Voilà le personnage favori de M. Elliott : un artisan pratique, courageux et loyal, qui aime ardemment son métier et accomplit bravement son devoir. L’auteur l’installe hardiment à côté des brillans héros de roman, et réclame en son nom droit d’entrée pour la commune honnêteté dans les domaines de l’art. Adam Bede avait-il droit à cet honneur ? — Non, répondrait quelque pédant, gardien entêté de quelque système de sublime et inflexible esthétique, car ce personnage, tel qu’il nous est présenté, viole une des principales règles de l’art. Ses sentimens n’ont rien de commun, mais ils sont cependant en parfait rapport avec son métier et sa condition. Adam Bede est bien là où il est ; on ne lui voudrait pas une autre place. Il n’y a aucun contraste entre sa nature et sa condition. — Nous laisserons dire cet entêté pédant, et nous écouterons de préférence M. Elliott expliquant la moralité de ce caractère et les raisons qui le lui rendent cher.

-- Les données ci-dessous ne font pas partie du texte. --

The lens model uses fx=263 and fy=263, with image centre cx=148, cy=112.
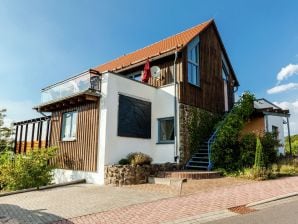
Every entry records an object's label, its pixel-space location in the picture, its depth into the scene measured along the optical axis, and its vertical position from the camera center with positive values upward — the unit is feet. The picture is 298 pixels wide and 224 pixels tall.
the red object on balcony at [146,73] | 51.31 +15.44
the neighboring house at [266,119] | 58.39 +8.05
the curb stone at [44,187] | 33.37 -4.93
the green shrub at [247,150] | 43.29 +0.64
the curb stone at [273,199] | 24.40 -4.38
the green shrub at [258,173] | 37.91 -2.84
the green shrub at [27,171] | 38.09 -2.87
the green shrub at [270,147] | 45.96 +1.30
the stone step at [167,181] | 35.14 -3.81
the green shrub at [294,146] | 85.30 +2.82
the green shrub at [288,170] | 42.99 -2.57
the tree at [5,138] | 66.73 +3.37
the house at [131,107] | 41.57 +8.04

Il l’aime parce que c’est un de ces hommes qui font humblement et modestement la grosse besogne de ce monde, un de ces hommes sans lesquels la terre serait moins verte qu’elle ne l’est. Si l’art, nous dirait-il, a toujours aimé à s’emparer du soldat idolâtre de son sanglant métier, pourquoi n’accepterait-il pas l’artisan qui aime ses outils comme des armes, et son état comme le champ de bataille de sa destinée ?

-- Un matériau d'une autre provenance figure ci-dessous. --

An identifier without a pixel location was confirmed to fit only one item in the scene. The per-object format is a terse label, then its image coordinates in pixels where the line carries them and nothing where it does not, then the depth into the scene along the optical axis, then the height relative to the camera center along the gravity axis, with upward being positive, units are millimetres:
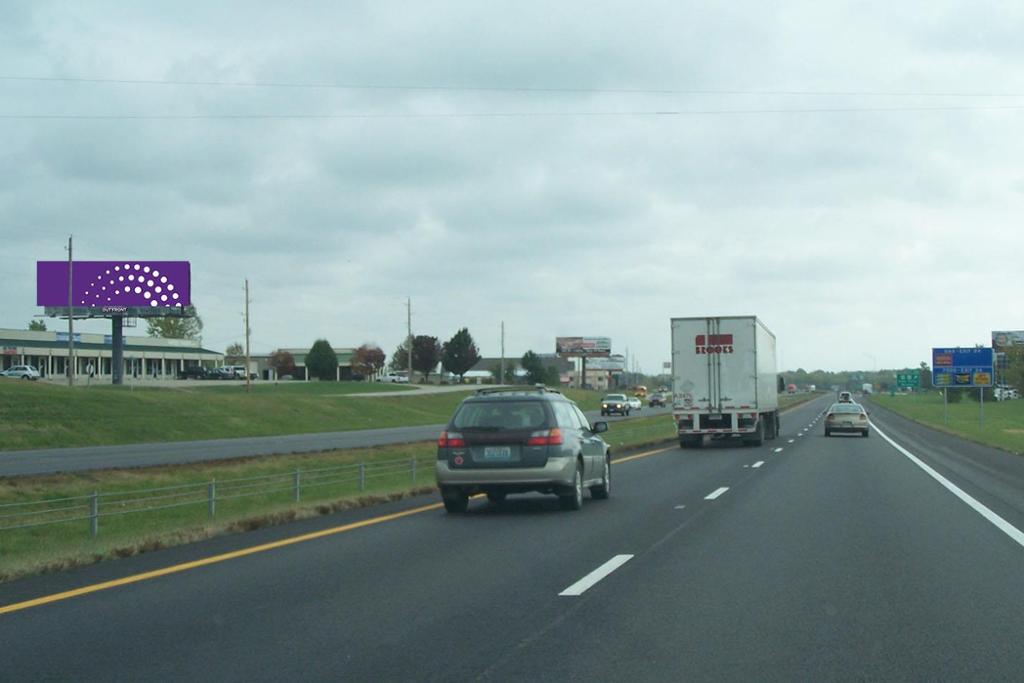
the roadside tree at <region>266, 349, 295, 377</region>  169875 +3230
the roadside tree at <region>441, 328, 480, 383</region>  162750 +4112
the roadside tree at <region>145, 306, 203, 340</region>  155625 +7792
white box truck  35875 +152
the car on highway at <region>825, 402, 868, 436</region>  48000 -1759
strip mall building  113062 +3467
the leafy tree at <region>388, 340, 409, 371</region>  187625 +4250
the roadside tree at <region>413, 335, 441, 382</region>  162750 +4317
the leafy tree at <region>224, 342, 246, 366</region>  198625 +4697
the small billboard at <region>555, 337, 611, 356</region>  173750 +5108
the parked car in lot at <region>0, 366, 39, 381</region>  87125 +1027
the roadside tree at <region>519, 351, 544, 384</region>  148500 +1978
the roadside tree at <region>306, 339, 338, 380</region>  142500 +2907
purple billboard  71750 +6254
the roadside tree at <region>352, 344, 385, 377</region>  171750 +3451
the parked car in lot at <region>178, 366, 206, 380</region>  117338 +1208
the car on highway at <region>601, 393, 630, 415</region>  81688 -1768
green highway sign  111188 -192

« Adam, comme vous voyez, n’était pas un homme merveilleux » ni, à proprement parler, un génie ; cependant je ne veux pas prétendre qu’il fût un caractère ordinaire parmi les ouvriers, et il serait faux de conclure que le premier venu que vous rencontrerez avec un panier d’outils sur l’épaule et un bonnet en papier sur la tête a la vigoureuse conscience, le vigoureux bon sens, et ce mélange de sensibilité et de fermeté qui caractérisaient notre ami Adam. Adam n’était pas un homme ordinaire. Cependant ses égaux se rencontrent en assez bon nombre dans chaque génération de nos artisans des campagnes. Ils naissent avec un héritage d’affection maintenu par une vie simple, vie de besoins communs et d’industrie commune, avec un héritage de facultés exercées par un habile et courageux travail ; ils font leur chemin rarement comme hommes de génie, plus communément comme honnêtes gens prenant de la peine, mettant tous leurs soins et toute leur conscience à faire bien les tâches qui leur sont confiées. Leurs vies n’ont pas eu d’écho au-delà de leur voisinage ; mais vous êtes sûrs de trouver presque toujours dans le lieu qu’ils habitaient leur nom associé pendant une ou deux générations après leur mort à quelque bout de route excellente, à quelque édifice, à quelque nouvel emploi d’un produit minéral, à quelque progrès agricole, à quelque réforme des abus de la paroisse. Ceux qui les employaient sont devenus plus riches par eux, l’ouvrage sorti de leurs mains a fait boa usage, l’œuvre de leur intelligence a bien guidé les mains des autres ouvriers.